Pros of Mechanical Pruning:
- Cost: Some growers report that standard hand pruning can cost approximately $1000 per acre, while a mechanical hedging and topping program may be closer to $250 per acre.
- Availability: We are hearing reports that pruning crews are not available in some areas at any price, and if they do start an orchard, may not stay to finish the job.
- Total Value: A 2006 to 2009 UC study evaluated various timings (June, September or dormant) for mechanical pruning treatments (flat topping, angled canopy “V” or “mohawk” cuts, etc.; treatments included large thinning cuts and no hedging). In this trial, the standard hand pruning treatment had lowest cumulative economic value compared to a range of topping cuts, indicating potential for economic gains from moving to a program that includes at least some mechanical pruning. The annual report for this study (CPB 5) and others on pruning research are available at the Read the annual report from this project (CPB 5) and other research on pruning at the Dried Plum Research Report Database.
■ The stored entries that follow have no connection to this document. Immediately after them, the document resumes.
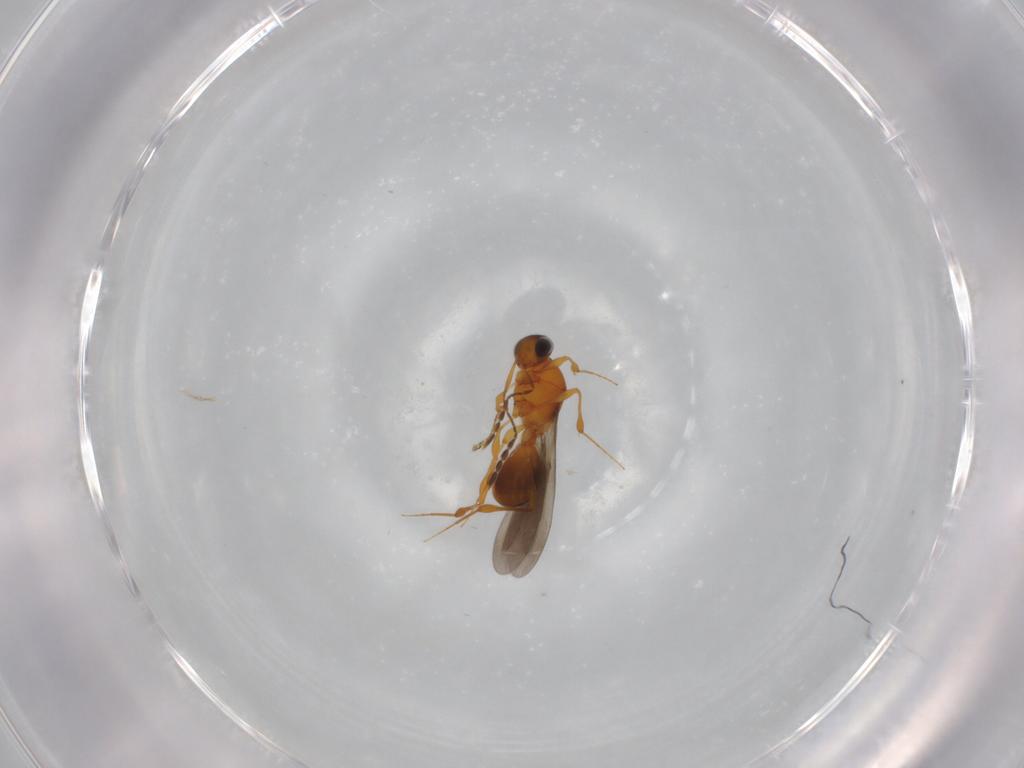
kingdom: Animalia
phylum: Arthropoda
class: Insecta
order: Hymenoptera
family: Platygastridae
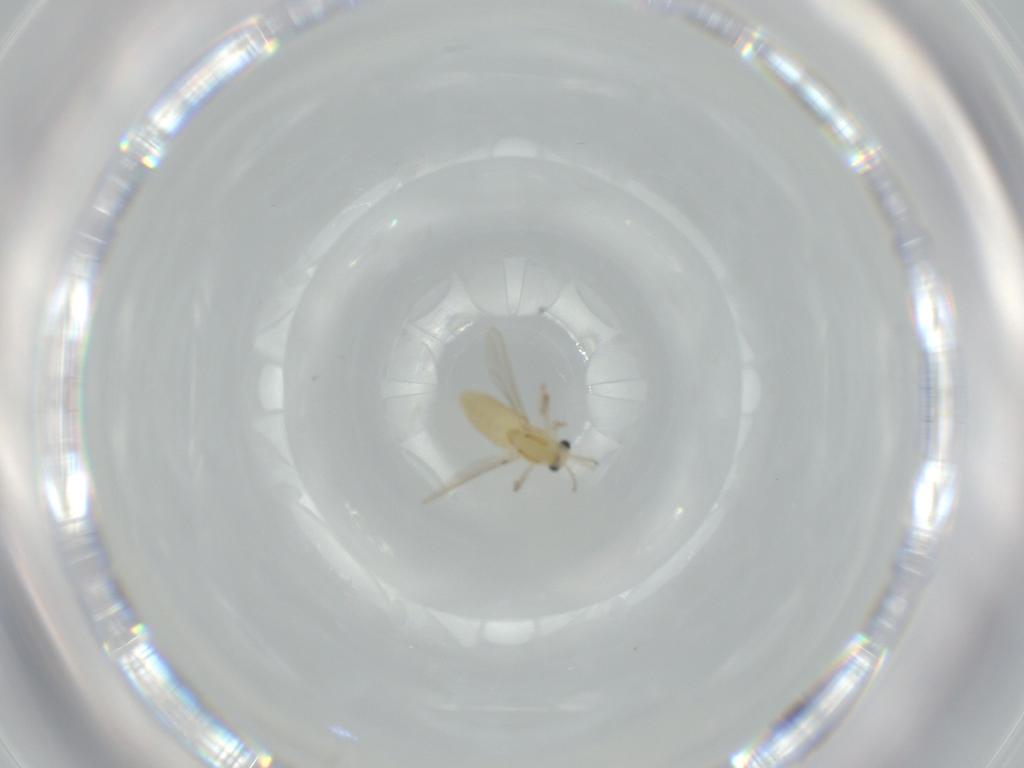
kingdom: Animalia
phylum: Arthropoda
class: Insecta
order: Diptera
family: Chironomidae
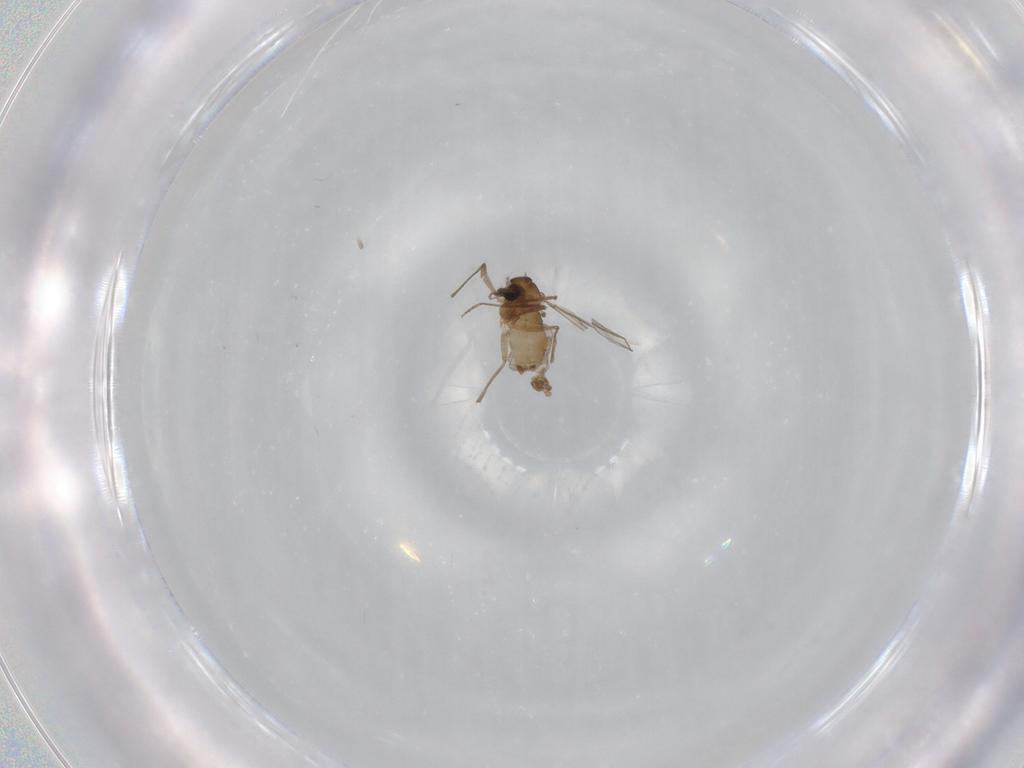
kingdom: Animalia
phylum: Arthropoda
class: Insecta
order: Diptera
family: Chironomidae
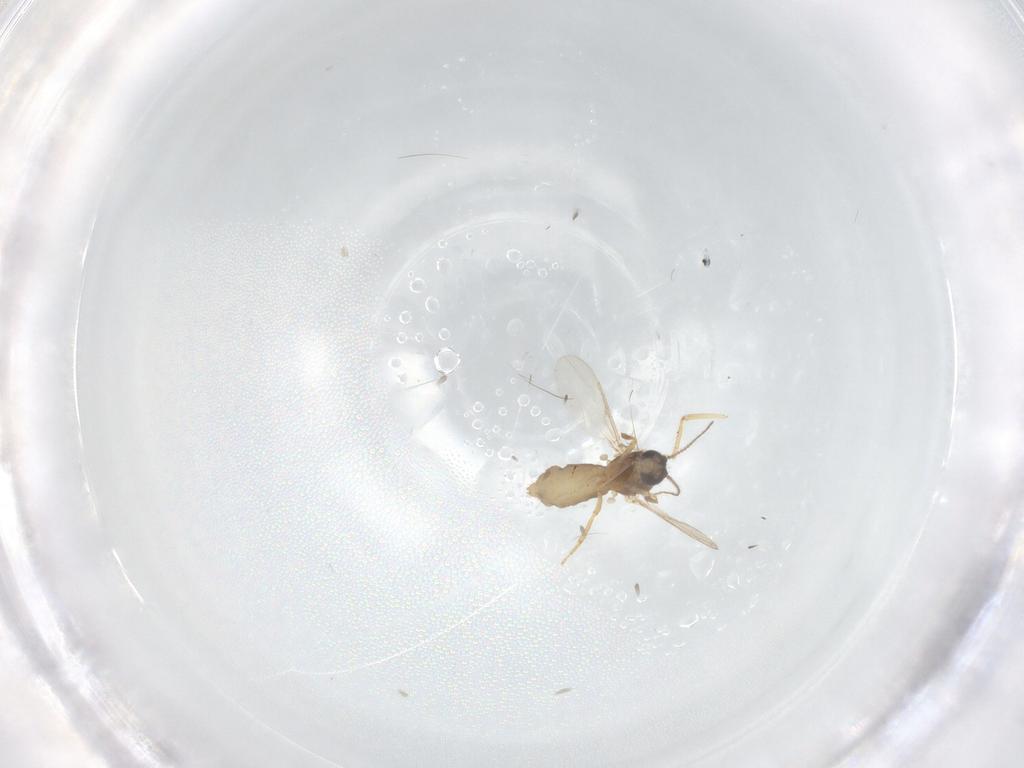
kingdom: Animalia
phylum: Arthropoda
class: Insecta
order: Diptera
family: Ceratopogonidae
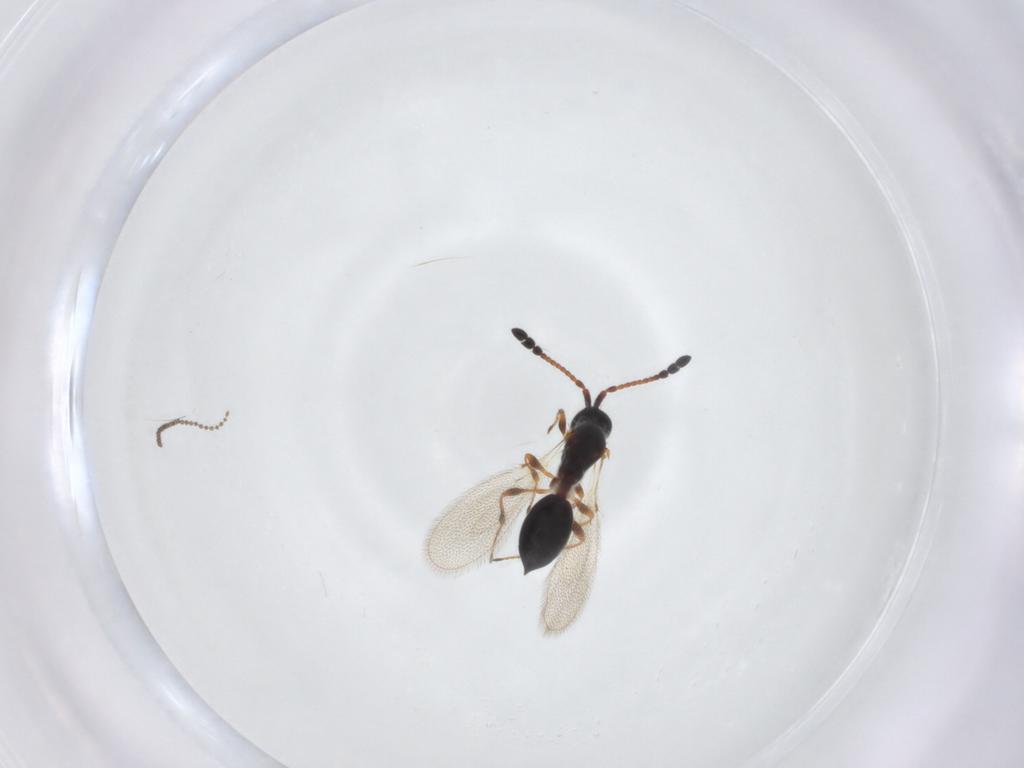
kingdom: Animalia
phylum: Arthropoda
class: Insecta
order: Hymenoptera
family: Diapriidae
Cons of Mechanical Pruning of Mature* Orchards:
- Disease risk: Hedging results in thousands of indiscriminate cuts that are potential entry points for rain-splashed fungal spore infection from diseases such as Cytospora and Botryosphaeria (figure 1). Spraying with a fungicide protectant like Topsin-M® soon after any pruning can reduce the risk of infection.
- Reduced fruitwood thinning: Mechanical hedging doesn’t selectively thin fruitwood to improve fruit size. Instead, shaker thinning, as needed, is relied on to achieve good fruit size. Reduced fruitwood thinning may also result in fruit on positions that are more difficult to shake such as long “hanger” spurs. If a grower is going to stop detail pruning in an orchard, estimating fruit per tree and shaker thinning –where needed– will be essential to avoid growing a big crop of small, low value fruit.
- Unknown long-term results: This ‘boxed’ style of mechanical pruning has not been evaluated by UC researchers. Despite anecdotal grower success, long-term results on yield, dieback and overall orchard longevity are unknown.
Differences in equipment, orchard design and grower preference make for many ways to “mechanically prune”. Be aware of the challenges and potential benefits of shifting away from ladders and loppers as labor becomes more expensive and less available. We encourage you to talk with neighbors, industry reps, PCA/CCAs and your local UC farm advisors when developing a pruning program this fall.
*We are unaware of any growers who have eliminated hand pruning of young trees. Careful hand pruning is still needed to develop trees that will carry good to heavy crops year after year for the life of the orchard.